Tuesday was our free day. We didn't have a lot of plans, other than visiting the New York Public Library and Grand Central Station, and, of course, shopping. And we were determined to find Katz's Deli and have an incredible pastrami sandwich. We did, and we did. The experience was everything it was supposed to be, and I could really go for one of those pastrami sandwiches right now.

We discovered a great gift shop in the NY Public Library and bought cool posters for souvenirs instead of tacky t-shirts. I know we missed a lot of the displays in the library, but we did get to see Christopher Robin's stuffed animals in the children's department, which was what I really wanted to see. Aren't they precious?

We were hoping to see one more Broadway show, so we stopped in at the TKTS booth on Times Square. We were in luck! We bought discounted tickets to see Finding Neverland that evening. In the meantime, Tamyra and I sat in Times Square watching all the people while Daniel and Laurel shopped.

Finding Neverland was fantastic. It was the perfect way to end our trip to New York. We even stayed outside the theatre for an extra hour watching the performers come out and sign autographs. Kelsey Grammer never came out, but Matthew Morrison ("Will Schuester"!) did, and we got really close!

We left to drive all the way back to Tennessee on Wednesday morning. Tamyra and I both felt extremely accomplished, as she had driven into the city and I drove out of the city. We have conquered driving in New York!

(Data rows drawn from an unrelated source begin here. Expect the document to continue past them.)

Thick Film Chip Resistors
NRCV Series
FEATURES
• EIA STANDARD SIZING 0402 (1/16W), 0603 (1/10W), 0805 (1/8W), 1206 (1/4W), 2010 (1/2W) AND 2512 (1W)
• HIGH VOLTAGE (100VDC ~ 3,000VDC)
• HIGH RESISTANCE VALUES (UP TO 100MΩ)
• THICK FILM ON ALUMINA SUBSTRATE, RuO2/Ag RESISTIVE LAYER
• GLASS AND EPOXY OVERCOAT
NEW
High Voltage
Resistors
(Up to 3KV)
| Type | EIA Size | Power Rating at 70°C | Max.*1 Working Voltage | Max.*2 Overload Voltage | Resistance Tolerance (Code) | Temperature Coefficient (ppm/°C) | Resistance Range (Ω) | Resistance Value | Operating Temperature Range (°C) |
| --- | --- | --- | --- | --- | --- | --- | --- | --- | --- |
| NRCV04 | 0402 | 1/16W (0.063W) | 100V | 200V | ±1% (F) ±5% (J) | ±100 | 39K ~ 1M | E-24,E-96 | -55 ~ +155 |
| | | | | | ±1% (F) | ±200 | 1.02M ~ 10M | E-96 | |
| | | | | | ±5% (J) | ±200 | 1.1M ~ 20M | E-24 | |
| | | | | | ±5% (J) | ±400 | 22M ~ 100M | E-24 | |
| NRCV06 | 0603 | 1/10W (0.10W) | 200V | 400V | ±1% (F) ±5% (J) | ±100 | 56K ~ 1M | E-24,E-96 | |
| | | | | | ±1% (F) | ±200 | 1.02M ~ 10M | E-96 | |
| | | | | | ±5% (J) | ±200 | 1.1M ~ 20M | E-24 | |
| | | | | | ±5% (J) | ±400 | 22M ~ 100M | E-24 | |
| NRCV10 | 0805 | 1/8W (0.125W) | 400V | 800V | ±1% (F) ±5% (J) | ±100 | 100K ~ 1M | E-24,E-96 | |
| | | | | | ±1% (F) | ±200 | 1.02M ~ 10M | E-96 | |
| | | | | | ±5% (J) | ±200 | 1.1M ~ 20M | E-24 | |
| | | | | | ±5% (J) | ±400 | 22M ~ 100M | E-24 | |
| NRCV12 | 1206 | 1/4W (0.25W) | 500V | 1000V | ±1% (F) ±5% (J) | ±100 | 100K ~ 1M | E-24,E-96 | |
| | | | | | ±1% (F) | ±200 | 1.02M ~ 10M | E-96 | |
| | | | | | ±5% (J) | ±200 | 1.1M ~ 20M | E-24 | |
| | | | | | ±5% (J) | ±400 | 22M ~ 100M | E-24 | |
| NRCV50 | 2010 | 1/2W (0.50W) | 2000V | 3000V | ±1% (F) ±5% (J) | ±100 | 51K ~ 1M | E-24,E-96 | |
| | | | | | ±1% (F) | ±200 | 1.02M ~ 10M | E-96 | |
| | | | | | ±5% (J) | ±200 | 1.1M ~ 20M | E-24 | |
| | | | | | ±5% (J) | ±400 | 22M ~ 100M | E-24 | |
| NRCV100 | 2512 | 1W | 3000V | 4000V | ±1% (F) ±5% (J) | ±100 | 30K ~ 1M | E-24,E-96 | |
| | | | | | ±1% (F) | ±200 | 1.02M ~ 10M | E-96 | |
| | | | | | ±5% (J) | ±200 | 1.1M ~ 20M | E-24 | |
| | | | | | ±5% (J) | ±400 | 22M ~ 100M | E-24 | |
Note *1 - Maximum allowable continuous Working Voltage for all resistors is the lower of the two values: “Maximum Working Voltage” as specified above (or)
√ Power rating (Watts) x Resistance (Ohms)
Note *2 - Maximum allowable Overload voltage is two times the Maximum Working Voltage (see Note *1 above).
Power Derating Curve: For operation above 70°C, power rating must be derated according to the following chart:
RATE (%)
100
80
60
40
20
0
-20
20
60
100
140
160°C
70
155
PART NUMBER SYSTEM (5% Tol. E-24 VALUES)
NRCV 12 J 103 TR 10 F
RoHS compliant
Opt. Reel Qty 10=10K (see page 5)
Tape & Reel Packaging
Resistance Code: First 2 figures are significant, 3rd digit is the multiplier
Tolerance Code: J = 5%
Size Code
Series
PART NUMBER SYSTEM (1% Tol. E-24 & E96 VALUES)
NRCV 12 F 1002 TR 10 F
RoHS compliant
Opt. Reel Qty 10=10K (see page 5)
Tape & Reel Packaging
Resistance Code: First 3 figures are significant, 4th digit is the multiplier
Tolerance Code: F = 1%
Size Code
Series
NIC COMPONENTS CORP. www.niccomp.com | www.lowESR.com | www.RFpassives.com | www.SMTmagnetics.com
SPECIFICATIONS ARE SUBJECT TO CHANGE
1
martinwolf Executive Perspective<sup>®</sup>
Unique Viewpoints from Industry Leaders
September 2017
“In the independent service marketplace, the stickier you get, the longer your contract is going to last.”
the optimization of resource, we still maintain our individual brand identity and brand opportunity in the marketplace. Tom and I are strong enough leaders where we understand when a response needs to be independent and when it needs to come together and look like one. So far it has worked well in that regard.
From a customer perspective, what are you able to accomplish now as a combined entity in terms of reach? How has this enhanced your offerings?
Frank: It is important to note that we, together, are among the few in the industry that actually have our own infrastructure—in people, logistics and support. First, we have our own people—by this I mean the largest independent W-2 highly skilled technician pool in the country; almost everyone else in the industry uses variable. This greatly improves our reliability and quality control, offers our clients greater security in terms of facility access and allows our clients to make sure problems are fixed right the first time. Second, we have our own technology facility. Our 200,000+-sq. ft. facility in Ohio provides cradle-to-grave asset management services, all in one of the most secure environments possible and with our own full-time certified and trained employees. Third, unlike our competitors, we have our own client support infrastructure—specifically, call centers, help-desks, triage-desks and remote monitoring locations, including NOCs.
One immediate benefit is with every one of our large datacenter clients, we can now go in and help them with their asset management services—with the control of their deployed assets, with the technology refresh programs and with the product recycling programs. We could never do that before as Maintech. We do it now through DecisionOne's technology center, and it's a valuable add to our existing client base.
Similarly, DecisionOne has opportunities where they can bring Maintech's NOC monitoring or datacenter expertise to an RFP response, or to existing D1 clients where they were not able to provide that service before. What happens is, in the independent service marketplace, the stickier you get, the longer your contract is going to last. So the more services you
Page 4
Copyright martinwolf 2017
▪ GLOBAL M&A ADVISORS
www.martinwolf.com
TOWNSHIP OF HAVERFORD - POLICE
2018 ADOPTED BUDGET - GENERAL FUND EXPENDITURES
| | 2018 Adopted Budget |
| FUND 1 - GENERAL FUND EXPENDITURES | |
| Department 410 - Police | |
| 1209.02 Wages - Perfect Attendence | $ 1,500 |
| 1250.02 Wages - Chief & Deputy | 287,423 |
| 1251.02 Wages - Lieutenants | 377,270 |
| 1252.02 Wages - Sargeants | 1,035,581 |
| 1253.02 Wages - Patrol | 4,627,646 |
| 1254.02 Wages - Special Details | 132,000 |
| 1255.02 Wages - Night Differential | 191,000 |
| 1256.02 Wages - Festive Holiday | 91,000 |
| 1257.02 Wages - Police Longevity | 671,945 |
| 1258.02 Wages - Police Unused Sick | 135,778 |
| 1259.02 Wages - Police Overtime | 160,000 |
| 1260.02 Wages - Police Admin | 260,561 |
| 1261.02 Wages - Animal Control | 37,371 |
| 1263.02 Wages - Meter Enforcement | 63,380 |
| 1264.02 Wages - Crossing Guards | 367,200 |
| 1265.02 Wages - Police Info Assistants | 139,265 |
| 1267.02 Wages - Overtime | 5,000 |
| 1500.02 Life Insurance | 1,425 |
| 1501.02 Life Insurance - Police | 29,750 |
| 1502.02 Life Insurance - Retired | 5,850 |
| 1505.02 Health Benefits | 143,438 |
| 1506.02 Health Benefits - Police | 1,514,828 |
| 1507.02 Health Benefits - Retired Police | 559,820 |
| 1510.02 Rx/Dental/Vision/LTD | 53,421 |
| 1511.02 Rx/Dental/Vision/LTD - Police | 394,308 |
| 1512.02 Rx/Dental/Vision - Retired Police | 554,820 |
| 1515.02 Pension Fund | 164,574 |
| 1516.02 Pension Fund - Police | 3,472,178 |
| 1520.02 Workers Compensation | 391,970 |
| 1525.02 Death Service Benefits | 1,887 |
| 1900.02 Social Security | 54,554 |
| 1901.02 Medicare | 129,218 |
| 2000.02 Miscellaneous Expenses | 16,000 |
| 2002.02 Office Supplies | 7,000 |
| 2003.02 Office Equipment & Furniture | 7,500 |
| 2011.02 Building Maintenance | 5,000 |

It took us 14 hours to get home, but it was worth every minute for all the memories our kids will carry into their lives. We got home right before midnight on Wednesday and headed right into graduation on Friday. What a whirlwind of a month! I wouldn't trade it for anything. I am so grateful for a friend who was willing to be adventurous and for incredibly flexible, good-natured, relaxed, and really fun traveling companions.